Copy the records below in full, keeping each word as it is but omitting the pictures.
Information provided Start Marker
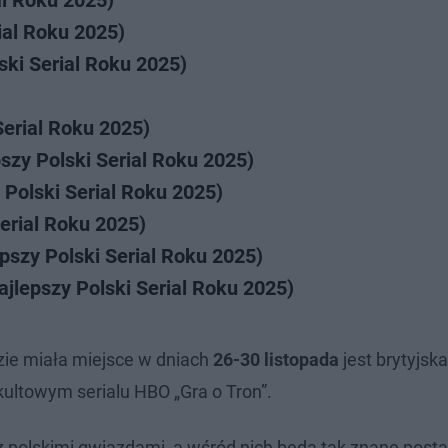
al Roku 2025)
ial Roku 2025)
ski Serial Roku 2025)
Serial Roku 2025)
szy Polski Serial Roku 2025)
Polski Serial Roku 2025)
erial Roku 2025)
pszy Polski Serial Roku 2025)
jlepszy Polski Serial Roku 2025)
zie miała miejsce w dniach
26-30 listopada
jest brytyjsk
w kultowym serialu HBO „Gra o Tron”.
z polskimi gwiazdami, a wśród nich będą tak znane posta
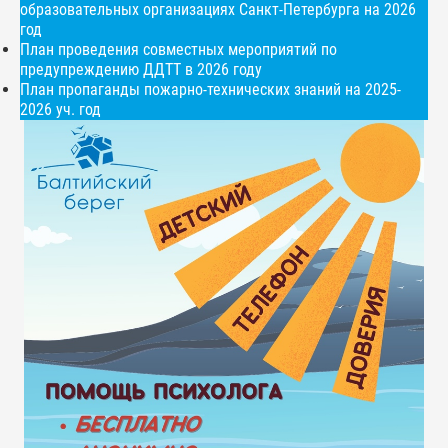
образовательных организациях Санкт-Петербурга на 2026
год
План проведения совместных мероприятий по
предупреждению ДДТТ в 2026 году
План пропаганды пожарно-технических знаний на 2025-
2026 уч. год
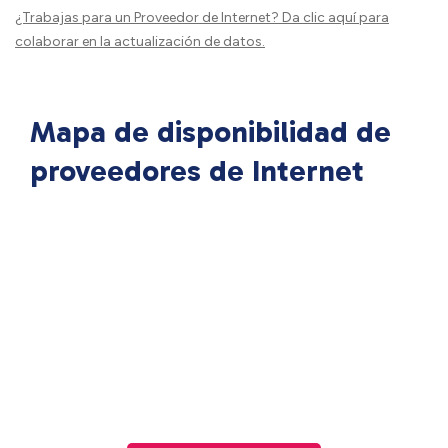
¿Trabajas para un Proveedor de Internet?
Da clic aquí
para
colaborar en la actualización de datos.
Mapa de disponibilidad de
proveedores de Internet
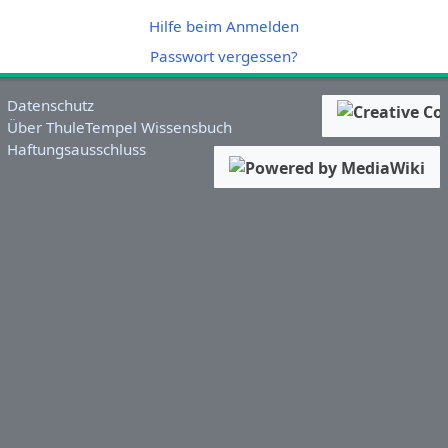
Hilfe beim Anmelden
Passwort vergessen?
Datenschutz
Über ThuleTempel Wissensbuch
Haftungsausschluss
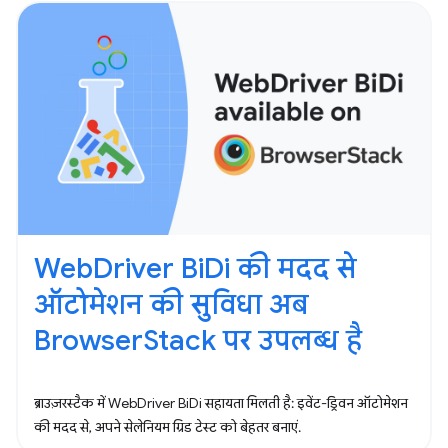
WebDriver BiDi की मदद से
ऑटोमेशन की सुविधा अब
BrowserStack पर उपलब्ध है
ब्राउज़रस्टैक में WebDriver BiDi सहायता मिलती है: इवेंट-ड्रिवन ऑटोमेशन
की मदद से, अपने सेलेनियम ग्रिड टेस्ट को बेहतर बनाएं.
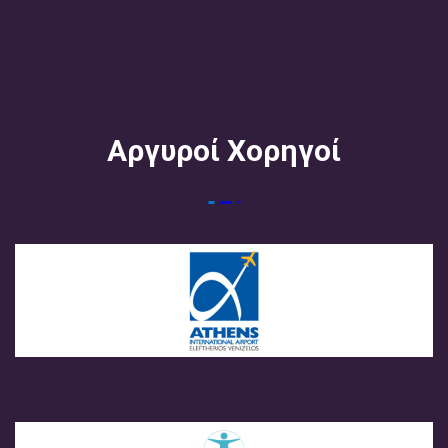
Αργυροί Χορηγοί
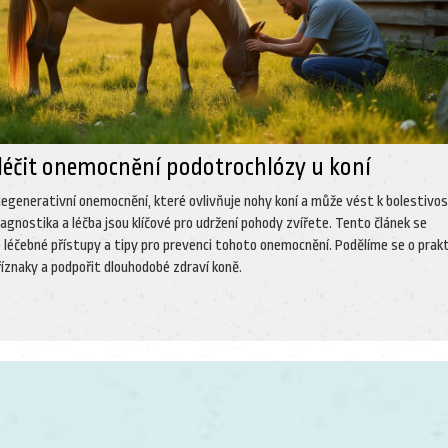
 léčit onemocnění podotrochlózy u koní
degenerativní onemocnění, které ovlivňuje nohy koní a může vést k bolestivos
iagnostika a léčba jsou klíčové pro udržení pohody zvířete. Tento článek se
 léčebné přístupy a tipy pro prevenci tohoto onemocnění. Podělíme se o prak
příznaky a podpořit dlouhodobé zdraví koně.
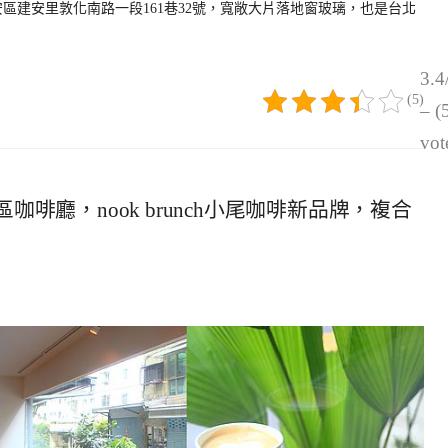
安區建安里敦化南路一段161巷32號，寬敞大片落地窗玻璃，也是台北
3.4
(5)
– (
vot
山區咖啡廳，nook brunch小尾咖啡新品牌，複合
Information provided End Marker
Task output
al Roku 2025)
ial Roku 2025)
ski Serial Roku 2025)
Serial Roku 2025)
szy Polski Serial Roku 2025)
Polski Serial Roku 2025)
erial Roku 2025)
pszy Polski Serial Roku 2025)
jlepszy Polski Serial Roku 2025)
zie miała miejsce w dniach
26-30 listopada
jest brytyjsk
w kultowym serialu HBO „Gra o Tron”.
z polskimi gwiazdami, a wśród nich będą tak znane posta
образовательных организациях Санкт-Петербурга на 2026
год
План проведения совместных мероприятий по
предупреждению ДДТТ в 2026 году
План пропаганды пожарно-технических знаний на 2025-
2026 уч. год
¿Trabajas para un Proveedor de Internet?
Da clic aquí
para
colaborar en la actualización de datos.
Mapa de disponibilidad de
proveedores de Internet
Hilfe beim Anmelden
Passwort vergessen?
Datenschutz
Über ThuleTempel Wissensbuch
Haftungsausschluss
WebDriver BiDi की मदद से
ऑटोमेशन की सुविधा अब
BrowserStack पर उपलब्ध है
ब्राउज़रस्टैक में WebDriver BiDi सहायता मिलती है: इवेंट-ड्रिवन ऑटोमेशन
की मदद से, अपने सेलेनियम ग्रिड टेस्ट को बेहतर बनाएं.
Αργυροί Χορηγοί
 léčit onemocnění podotrochlózy u koní
degenerativní onemocnění, které ovlivňuje nohy koní a může vést k bolestivos
iagnostika a léčba jsou klíčové pro udržení pohody zvířete. Tento článek se
 léčebné přístupy a tipy pro prevenci tohoto onemocnění. Podělíme se o prak
příznaky a podpořit dlouhodobé zdraví koně.
安區建安里敦化南路一段161巷32號，寬敞大片落地窗玻璃，也是台北
3.4
(5)
– (
vot
山區咖啡廳，nook brunch小尾咖啡新品牌，複合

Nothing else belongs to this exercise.